Later that night I stood outside the backdoor as my dad fell sobbing to his knees, broken from the years of manipulation and abuse. “I don’t know what to do…”
“I don’t know either, dad.”
“I feel like I can’t hold on to life any more. I’m too tired.” It’s not like I’ve never seen my dad cry before. He had always been comfortable showing his emotions. But I’d never seen him reduced to choking out words on all fours. I sat with him, without words, while he cried into the dirt. “How can she do this?”
I went into their bedroom where mom was sitting with a book. “So. Dad’s a wreck.”
“And you don’t care.”
She shrugged. I went back out to dad, who was stumbling over to his truck. I caught him, and he fell against me a bit, groaning into my shoulder. I held him there, leaning against his truck, as he ran out of tears and his nose began to bleed all down his shirt and mine. “Let me sit down,” he said. I lowered him to the ground and told him I’d bring him some water.

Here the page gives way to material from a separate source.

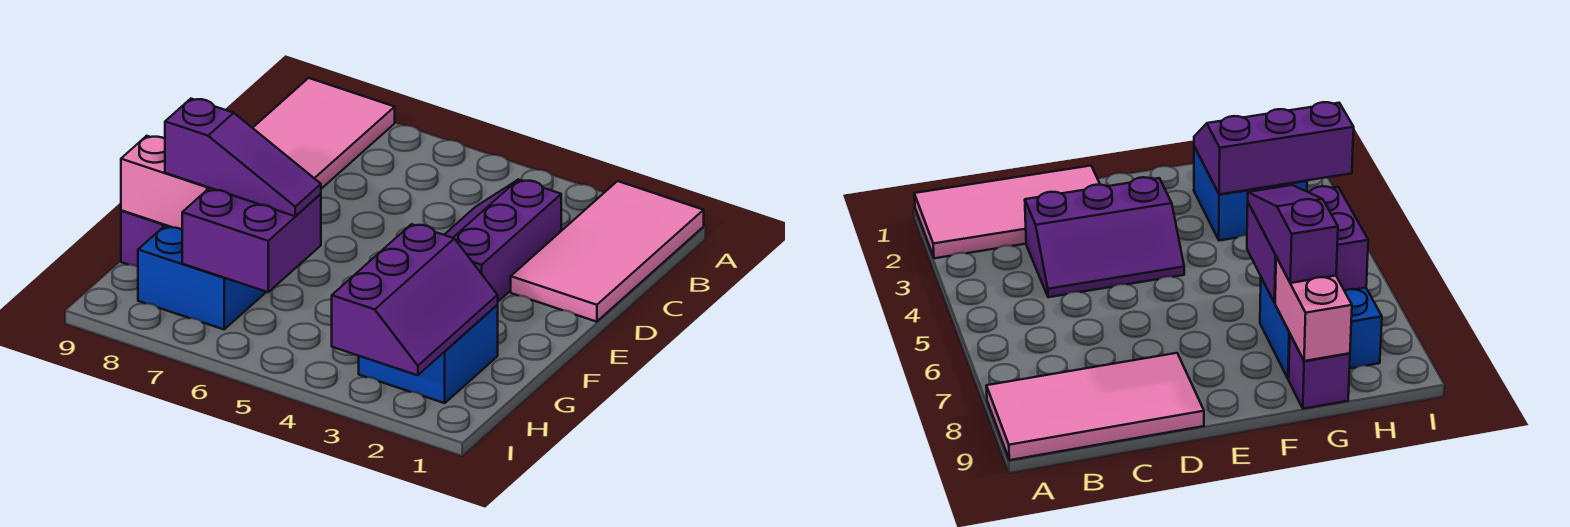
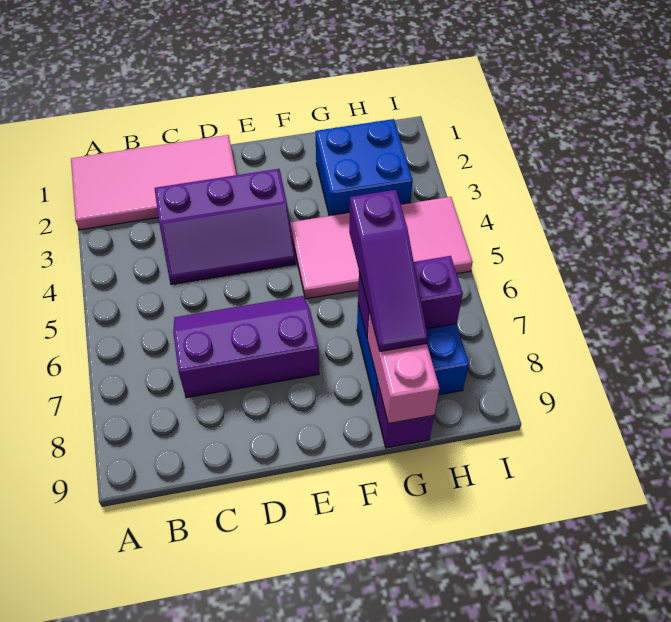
pink 2x4 tile [253,78,395,189] -> pink 2x4 tile moved to [290,197,473,299]
purple 2x3 slope [332,224,498,375] -> purple 2x3 slope moved to [173,296,319,398]
purple 2x2 brick [182,188,321,292] -> purple 1x2 brick [358,256,463,339]
purple 1x3 slope [165,99,321,216] -> purple 1x3 slope turned to [349,190,428,351]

I went back into their bedroom, sat on the edge of their bed. Mom looked up at me with the same face she had when I was young and begging for candy. “Listen to me. If there is any kind of humanity in you, you need to knock this off. You don’t have to be sorry, you don’t have to feel bad. You do have to stop jerking him around.” She stared at me blankly. “Are you alive or not? Is there nothing in your head?” She flew into a pouting rage. She ripped her book in half, swept everything off her bedside table, and then began pulling handfuls of trash bags off a roll. She filled those bags with everything she owned, starting with her most valued objects, and her own creations. I recognized this move. This is the last ditch effort to make me feel bad for her, to get me to stop her from ruining her own things. I’d learned long ago that as soon as you feel bad for her you’ve lost, and you’re about to be hurt. I left her in privacy to continue her destruction or not, it didn’t matter.
I took water to dad and sat beside him. He was out of tears, out of sobs. He was just groaning and shaking. I was a little freaked out, but it didn’t show. “Dad, I love you.”

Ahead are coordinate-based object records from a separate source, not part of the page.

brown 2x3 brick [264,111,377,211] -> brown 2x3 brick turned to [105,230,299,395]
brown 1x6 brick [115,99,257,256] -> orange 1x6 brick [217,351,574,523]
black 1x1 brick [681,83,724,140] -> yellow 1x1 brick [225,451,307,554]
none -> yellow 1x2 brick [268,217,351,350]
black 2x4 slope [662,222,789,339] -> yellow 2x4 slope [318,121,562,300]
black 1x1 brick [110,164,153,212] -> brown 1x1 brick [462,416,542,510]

“I know. I love you too, son.”
“I’m going to lock all your guns in your cabinet, okay?”
“I’m going to take the key with me when I leave.”
“I love you.”
“I love you.” After some time he said he needed to go to sleep. No kidding. He went to get ready. I went to their bedroom again.

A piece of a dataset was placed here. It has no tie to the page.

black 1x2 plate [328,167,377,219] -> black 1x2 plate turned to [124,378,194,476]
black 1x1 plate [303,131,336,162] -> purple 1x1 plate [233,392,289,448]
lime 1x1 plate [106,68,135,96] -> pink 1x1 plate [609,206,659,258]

Mom was sitting in a pile of her trashed belongings, demanding that she be seen as the victim. I sat on the edge of the bed without a word. We looked at each other. I looked down at the spots of blood on my shoe. She looked away. “Goodnight, mom.”
I went into my old childhood bed and lay down. My heart was racing, I started to cry. I felt distant from my own body, watching myself lay there crying, knowing that I needed to just release some pressure. It was very matter-of-fact. Once the crying stopped I was left with the real emotions: fear, worry, despair. I named them each and nodded to them. I began to pray.
“God, you were handling this before I was around. You’ll be handling it after I leave. I can’t fix this. I can’t try. I can’t worry about it. I have to go back to my own life tomorrow. And I need to go to sleep. I need to know that you’re here with them, or it’s never going to happen.”
I closed my eyes. I breathed. I fell asleep.
That’s when I stopped going back there.
I left my mother
I left my father
I left my sisters, too.
I left them standing on the banks
When you pulled me out
Of this mighty, mighty, mighty river.